Records from a data collection:
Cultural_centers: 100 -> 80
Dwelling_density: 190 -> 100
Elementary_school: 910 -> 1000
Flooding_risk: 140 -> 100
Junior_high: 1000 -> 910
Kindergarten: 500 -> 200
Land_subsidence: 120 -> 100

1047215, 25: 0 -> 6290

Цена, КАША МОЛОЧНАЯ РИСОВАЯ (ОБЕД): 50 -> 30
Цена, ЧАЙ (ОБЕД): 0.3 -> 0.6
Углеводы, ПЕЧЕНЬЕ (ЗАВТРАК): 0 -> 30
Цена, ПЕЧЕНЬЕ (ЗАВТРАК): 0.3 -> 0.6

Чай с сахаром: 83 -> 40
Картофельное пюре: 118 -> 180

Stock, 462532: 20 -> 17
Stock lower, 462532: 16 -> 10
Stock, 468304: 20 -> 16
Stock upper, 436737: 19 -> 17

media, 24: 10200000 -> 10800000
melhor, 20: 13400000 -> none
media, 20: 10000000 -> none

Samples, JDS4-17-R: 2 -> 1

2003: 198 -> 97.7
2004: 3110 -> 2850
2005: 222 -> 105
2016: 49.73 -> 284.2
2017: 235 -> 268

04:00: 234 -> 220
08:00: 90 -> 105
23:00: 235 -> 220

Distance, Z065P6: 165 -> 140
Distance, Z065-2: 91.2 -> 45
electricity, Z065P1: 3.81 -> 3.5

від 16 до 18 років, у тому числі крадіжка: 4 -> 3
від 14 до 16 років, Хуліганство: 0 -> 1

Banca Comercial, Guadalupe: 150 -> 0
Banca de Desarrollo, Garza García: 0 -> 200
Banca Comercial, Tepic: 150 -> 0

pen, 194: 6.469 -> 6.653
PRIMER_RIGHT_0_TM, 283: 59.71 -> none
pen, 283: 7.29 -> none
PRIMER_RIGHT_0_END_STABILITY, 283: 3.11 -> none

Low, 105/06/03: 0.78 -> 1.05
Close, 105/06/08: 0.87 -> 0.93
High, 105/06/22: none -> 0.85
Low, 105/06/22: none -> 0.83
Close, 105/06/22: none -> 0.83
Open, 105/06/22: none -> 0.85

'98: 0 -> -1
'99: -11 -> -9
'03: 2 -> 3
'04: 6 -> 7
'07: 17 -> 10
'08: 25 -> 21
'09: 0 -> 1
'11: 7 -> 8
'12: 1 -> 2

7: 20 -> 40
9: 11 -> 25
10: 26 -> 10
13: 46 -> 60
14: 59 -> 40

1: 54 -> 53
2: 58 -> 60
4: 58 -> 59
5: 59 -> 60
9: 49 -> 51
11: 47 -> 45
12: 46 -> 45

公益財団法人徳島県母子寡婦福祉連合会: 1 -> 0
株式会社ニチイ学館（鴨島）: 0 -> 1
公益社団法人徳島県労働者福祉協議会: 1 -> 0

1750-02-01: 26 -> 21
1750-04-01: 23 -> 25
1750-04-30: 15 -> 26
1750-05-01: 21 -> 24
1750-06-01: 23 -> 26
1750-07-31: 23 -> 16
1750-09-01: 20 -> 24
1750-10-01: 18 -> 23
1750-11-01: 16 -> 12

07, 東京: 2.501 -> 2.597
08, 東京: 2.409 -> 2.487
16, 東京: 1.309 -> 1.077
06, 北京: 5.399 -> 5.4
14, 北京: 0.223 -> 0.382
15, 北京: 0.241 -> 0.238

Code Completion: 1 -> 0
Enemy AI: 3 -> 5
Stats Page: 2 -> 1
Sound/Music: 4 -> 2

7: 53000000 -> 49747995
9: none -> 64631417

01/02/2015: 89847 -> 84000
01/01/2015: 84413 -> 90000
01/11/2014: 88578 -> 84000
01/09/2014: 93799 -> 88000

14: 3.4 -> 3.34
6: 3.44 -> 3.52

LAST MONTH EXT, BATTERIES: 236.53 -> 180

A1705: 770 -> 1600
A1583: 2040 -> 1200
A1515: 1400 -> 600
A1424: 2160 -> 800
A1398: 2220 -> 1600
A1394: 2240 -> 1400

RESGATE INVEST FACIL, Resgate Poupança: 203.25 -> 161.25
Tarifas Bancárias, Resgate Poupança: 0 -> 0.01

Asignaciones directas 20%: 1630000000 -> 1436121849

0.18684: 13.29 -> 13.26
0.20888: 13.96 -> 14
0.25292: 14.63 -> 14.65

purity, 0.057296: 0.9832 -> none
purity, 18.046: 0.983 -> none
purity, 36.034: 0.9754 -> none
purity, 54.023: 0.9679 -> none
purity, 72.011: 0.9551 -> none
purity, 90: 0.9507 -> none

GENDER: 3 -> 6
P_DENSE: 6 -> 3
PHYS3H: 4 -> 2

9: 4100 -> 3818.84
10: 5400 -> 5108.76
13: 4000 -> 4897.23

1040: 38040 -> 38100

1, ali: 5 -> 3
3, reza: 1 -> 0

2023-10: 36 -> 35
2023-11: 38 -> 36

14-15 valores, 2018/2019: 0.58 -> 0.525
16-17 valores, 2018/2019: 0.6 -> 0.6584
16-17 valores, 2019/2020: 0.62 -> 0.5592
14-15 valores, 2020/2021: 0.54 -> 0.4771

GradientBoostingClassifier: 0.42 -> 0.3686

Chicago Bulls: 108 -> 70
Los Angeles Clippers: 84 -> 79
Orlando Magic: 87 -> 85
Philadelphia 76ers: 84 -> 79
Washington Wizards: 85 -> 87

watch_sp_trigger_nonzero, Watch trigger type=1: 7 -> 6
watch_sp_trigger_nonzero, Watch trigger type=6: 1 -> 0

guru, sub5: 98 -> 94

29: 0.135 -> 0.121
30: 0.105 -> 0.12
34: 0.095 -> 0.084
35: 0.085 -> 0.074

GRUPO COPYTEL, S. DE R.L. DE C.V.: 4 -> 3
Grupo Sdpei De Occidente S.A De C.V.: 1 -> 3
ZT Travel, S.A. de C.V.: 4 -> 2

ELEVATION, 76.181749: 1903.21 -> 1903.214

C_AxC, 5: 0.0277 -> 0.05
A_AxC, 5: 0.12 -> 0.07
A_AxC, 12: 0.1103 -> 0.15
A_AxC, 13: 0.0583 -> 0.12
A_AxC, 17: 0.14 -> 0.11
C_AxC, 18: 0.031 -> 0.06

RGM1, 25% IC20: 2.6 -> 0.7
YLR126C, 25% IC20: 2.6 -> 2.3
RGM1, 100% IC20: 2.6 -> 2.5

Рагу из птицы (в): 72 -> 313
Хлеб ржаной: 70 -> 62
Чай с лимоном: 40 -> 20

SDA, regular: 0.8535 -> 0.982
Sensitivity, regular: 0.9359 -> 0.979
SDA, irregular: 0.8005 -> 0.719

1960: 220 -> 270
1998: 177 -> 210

Assigned task: Each line above should be output exactly as written.

Reply to the task:
Cultural_centers: 100 -> 80
Dwelling_density: 190 -> 100
Elementary_school: 910 -> 1000
Flooding_risk: 140 -> 100
Junior_high: 1000 -> 910
Kindergarten: 500 -> 200
Land_subsidence: 120 -> 100

1047215, 25: 0 -> 6290

Цена, КАША МОЛОЧНАЯ РИСОВАЯ (ОБЕД): 50 -> 30
Цена, ЧАЙ (ОБЕД): 0.3 -> 0.6
Углеводы, ПЕЧЕНЬЕ (ЗАВТРАК): 0 -> 30
Цена, ПЕЧЕНЬЕ (ЗАВТРАК): 0.3 -> 0.6

Чай с сахаром: 83 -> 40
Картофельное пюре: 118 -> 180

Stock, 462532: 20 -> 17
Stock lower, 462532: 16 -> 10
Stock, 468304: 20 -> 16
Stock upper, 436737: 19 -> 17

media, 24: 10200000 -> 10800000
melhor, 20: 13400000 -> none
media, 20: 10000000 -> none

Samples, JDS4-17-R: 2 -> 1

2003: 198 -> 97.7
2004: 3110 -> 2850
2005: 222 -> 105
2016: 49.73 -> 284.2
2017: 235 -> 268

04:00: 234 -> 220
08:00: 90 -> 105
23:00: 235 -> 220

Distance, Z065P6: 165 -> 140
Distance, Z065-2: 91.2 -> 45
electricity, Z065P1: 3.81 -> 3.5

від 16 до 18 років, у тому числі крадіжка: 4 -> 3
від 14 до 16 років, Хуліганство: 0 -> 1

Banca Comercial, Guadalupe: 150 -> 0
Banca de Desarrollo, Garza García: 0 -> 200
Banca Comercial, Tepic: 150 -> 0

pen, 194: 6.469 -> 6.653
PRIMER_RIGHT_0_TM, 283: 59.71 -> none
pen, 283: 7.29 -> none
PRIMER_RIGHT_0_END_STABILITY, 283: 3.11 -> none

Low, 105/06/03: 0.78 -> 1.05
Close, 105/06/08: 0.87 -> 0.93
High, 105/06/22: none -> 0.85
Low, 105/06/22: none -> 0.83
Close, 105/06/22: none -> 0.83
Open, 105/06/22: none -> 0.85

'98: 0 -> -1
'99: -11 -> -9
'03: 2 -> 3
'04: 6 -> 7
'07: 17 -> 10
'08: 25 -> 21
'09: 0 -> 1
'11: 7 -> 8
'12: 1 -> 2

7: 20 -> 40
9: 11 -> 25
10: 26 -> 10
13: 46 -> 60
14: 59 -> 40

1: 54 -> 53
2: 58 -> 60
4: 58 -> 59
5: 59 -> 60
9: 49 -> 51
11: 47 -> 45
12: 46 -> 45

公益財団法人徳島県母子寡婦福祉連合会: 1 -> 0
株式会社ニチイ学館（鴨島）: 0 -> 1
公益社団法人徳島県労働者福祉協議会: 1 -> 0

1750-02-01: 26 -> 21
1750-04-01: 23 -> 25
1750-04-30: 15 -> 26
1750-05-01: 21 -> 24
1750-06-01: 23 -> 26
1750-07-31: 23 -> 16
1750-09-01: 20 -> 24
1750-10-01: 18 -> 23
1750-11-01: 16 -> 12

07, 東京: 2.501 -> 2.597
08, 東京: 2.409 -> 2.487
16, 東京: 1.309 -> 1.077
06, 北京: 5.399 -> 5.4
14, 北京: 0.223 -> 0.382
15, 北京: 0.241 -> 0.238

Code Completion: 1 -> 0
Enemy AI: 3 -> 5
Stats Page: 2 -> 1
Sound/Music: 4 -> 2

7: 53000000 -> 49747995
9: none -> 64631417

01/02/2015: 89847 -> 84000
01/01/2015: 84413 -> 90000
01/11/2014: 88578 -> 84000
01/09/2014: 93799 -> 88000

14: 3.4 -> 3.34
6: 3.44 -> 3.52

LAST MONTH EXT, BATTERIES: 236.53 -> 180

A1705: 770 -> 1600
A1583: 2040 -> 1200
A1515: 1400 -> 600
A1424: 2160 -> 800
A1398: 2220 -> 1600
A1394: 2240 -> 1400

RESGATE INVEST FACIL, Resgate Poupança: 203.25 -> 161.25
Tarifas Bancárias, Resgate Poupança: 0 -> 0.01

Asignaciones directas 20%: 1630000000 -> 1436121849

0.18684: 13.29 -> 13.26
0.20888: 13.96 -> 14
0.25292: 14.63 -> 14.65

purity, 0.057296: 0.9832 -> none
purity, 18.046: 0.983 -> none
purity, 36.034: 0.9754 -> none
purity, 54.023: 0.9679 -> none
purity, 72.011: 0.9551 -> none
purity, 90: 0.9507 -> none

GENDER: 3 -> 6
P_DENSE: 6 -> 3
PHYS3H: 4 -> 2

9: 4100 -> 3818.84
10: 5400 -> 5108.76
13: 4000 -> 4897.23

1040: 38040 -> 38100

1, ali: 5 -> 3
3, reza: 1 -> 0

2023-10: 36 -> 35
2023-11: 38 -> 36

14-15 valores, 2018/2019: 0.58 -> 0.525
16-17 valores, 2018/2019: 0.6 -> 0.6584
16-17 valores, 2019/2020: 0.62 -> 0.5592
14-15 valores, 2020/2021: 0.54 -> 0.4771

GradientBoostingClassifier: 0.42 -> 0.3686

Chicago Bulls: 108 -> 70
Los Angeles Clippers: 84 -> 79
Orlando Magic: 87 -> 85
Philadelphia 76ers: 84 -> 79
Washington Wizards: 85 -> 87

watch_sp_trigger_nonzero, Watch trigger type=1: 7 -> 6
watch_sp_trigger_nonzero, Watch trigger type=6: 1 -> 0

guru, sub5: 98 -> 94

29: 0.135 -> 0.121
30: 0.105 -> 0.12
34: 0.095 -> 0.084
35: 0.085 -> 0.074

GRUPO COPYTEL, S. DE R.L. DE C.V.: 4 -> 3
Grupo Sdpei De Occidente S.A De C.V.: 1 -> 3
ZT Travel, S.A. de C.V.: 4 -> 2

ELEVATION, 76.181749: 1903.21 -> 1903.214

C_AxC, 5: 0.0277 -> 0.05
A_AxC, 5: 0.12 -> 0.07
A_AxC, 12: 0.1103 -> 0.15
A_AxC, 13: 0.0583 -> 0.12
A_AxC, 17: 0.14 -> 0.11
C_AxC, 18: 0.031 -> 0.06

RGM1, 25% IC20: 2.6 -> 0.7
YLR126C, 25% IC20: 2.6 -> 2.3
RGM1, 100% IC20: 2.6 -> 2.5

Рагу из птицы (в): 72 -> 313
Хлеб ржаной: 70 -> 62
Чай с лимоном: 40 -> 20

SDA, regular: 0.8535 -> 0.982
Sensitivity, regular: 0.9359 -> 0.979
SDA, irregular: 0.8005 -> 0.719

1960: 220 -> 270
1998: 177 -> 210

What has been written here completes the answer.